The Canadian Centre for Occupational Health and Safety (CCOHS) is making all of its pandemic planning and mental health resources available at no charge. Those resources can be found here.

CCOHS has also prepared a series of COVID-19 tip sheets for a variety of workplace sectors, which can be found at no cost here.

Worker Safety Data Collection and Transparency:

Some workers are at increased risk for workplace COVID-19 infections. Healthcare workers represent a disproportionately high percentage of those infected in Canada. Workers in food processing, transport, essential retail and all public-facing positions are also at increased risk for infection. To date, there is insufficient tracking and reporting on workplace exposures, illnesses and deaths of workers in these and other sectors. There is also a need for greater tracking and transparency on how this pandemic is affecting populations differently. We see in other countries that the number of exposures, illness and poorer outcomes varies significantly across equity-seeking groups and income levels. Canadian jurisdictions must collect and report on this data. Public health agencies can assist by supporting public exposure and infection registries to collect and report on this data. There is also a need for greater tracking and transparency on the state of supply of personal protective equipment (PPE). Fears of shortages without sufficient data lead to decisions that are putting frontline workers in harm’s way.
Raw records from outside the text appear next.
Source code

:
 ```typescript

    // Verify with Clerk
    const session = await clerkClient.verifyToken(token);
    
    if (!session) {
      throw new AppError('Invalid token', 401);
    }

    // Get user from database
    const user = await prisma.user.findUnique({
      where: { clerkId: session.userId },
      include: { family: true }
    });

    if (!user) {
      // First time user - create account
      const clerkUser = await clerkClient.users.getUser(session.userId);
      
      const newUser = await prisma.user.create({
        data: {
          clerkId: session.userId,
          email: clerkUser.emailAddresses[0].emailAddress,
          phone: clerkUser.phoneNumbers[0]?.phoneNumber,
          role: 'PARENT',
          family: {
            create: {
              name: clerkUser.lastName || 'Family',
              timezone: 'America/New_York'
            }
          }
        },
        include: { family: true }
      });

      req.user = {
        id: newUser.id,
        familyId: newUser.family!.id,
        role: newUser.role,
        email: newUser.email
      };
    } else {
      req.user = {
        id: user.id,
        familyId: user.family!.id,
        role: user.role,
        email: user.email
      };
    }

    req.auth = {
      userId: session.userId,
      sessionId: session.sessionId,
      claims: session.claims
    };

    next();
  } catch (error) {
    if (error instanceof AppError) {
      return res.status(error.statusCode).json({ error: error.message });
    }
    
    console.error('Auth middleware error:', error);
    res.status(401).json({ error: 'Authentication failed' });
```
Protect Workers from Reprisals:

Just as the burden of the pandemic is not being experienced equally, neither will workers’ ability to return to the workplace as jurisdictions begin to re-open sectors of their economy. Workers with responsibilities to care for children or vulnerable adults, or who are at elevated risk for poor outcomes if they are exposed to the virus must be protected from reprisals if they cannot return to work when their workplace re-opens.

Employers must also accommodate, or implement specific controls to protect workers with elevated individual risk factors such as chronic medical conditions, pregnancy or older age when they return to the workplace.

Workers’ Compensation Systems:

Our first priority must be preventing worker exposures, illness and deaths from COVID-19. However, workers need to know that their workers’ compensation system will provide the benefits and supports that they need if they become ill as a result of their work. This is especially true in this pandemic. That means, broadening coverage to include all workers – including those in workplaces currently exempt from mandatory compensation coverage, as well as precarious and gig economy workers. It also means ensuring coverage for workers who must be quarantined or self-isolate as a result of a workplace exposure but may not yet have symptoms of COVID-19. It means streamlining adjudication processes for workers and protecting injured workers’ right to appeal decisions. It also means removing systemic financial incentives for employer claims suppression related to COVID-19 infections.

Finally, it also means moving to presumptive coverage for COVID-19 related illness, so that workers are not denied access to supports, waiting for their claim to be accepted. Certain international jurisdictions have implemented presumptive compensation coverage for some frontline workers, recognizing that streamlining the process for accessing supports will result in better health outcomes and safer return to work pathways for workers at higher risk of COVID-19 infection. We are encouraged to see that WorkSafe BC has begun the process to include COVID-19 for presumptive compensation coverage. Other jurisdictions must move in the same direction, to ensure that workers have the supports and compensation they need when their work makes them sick.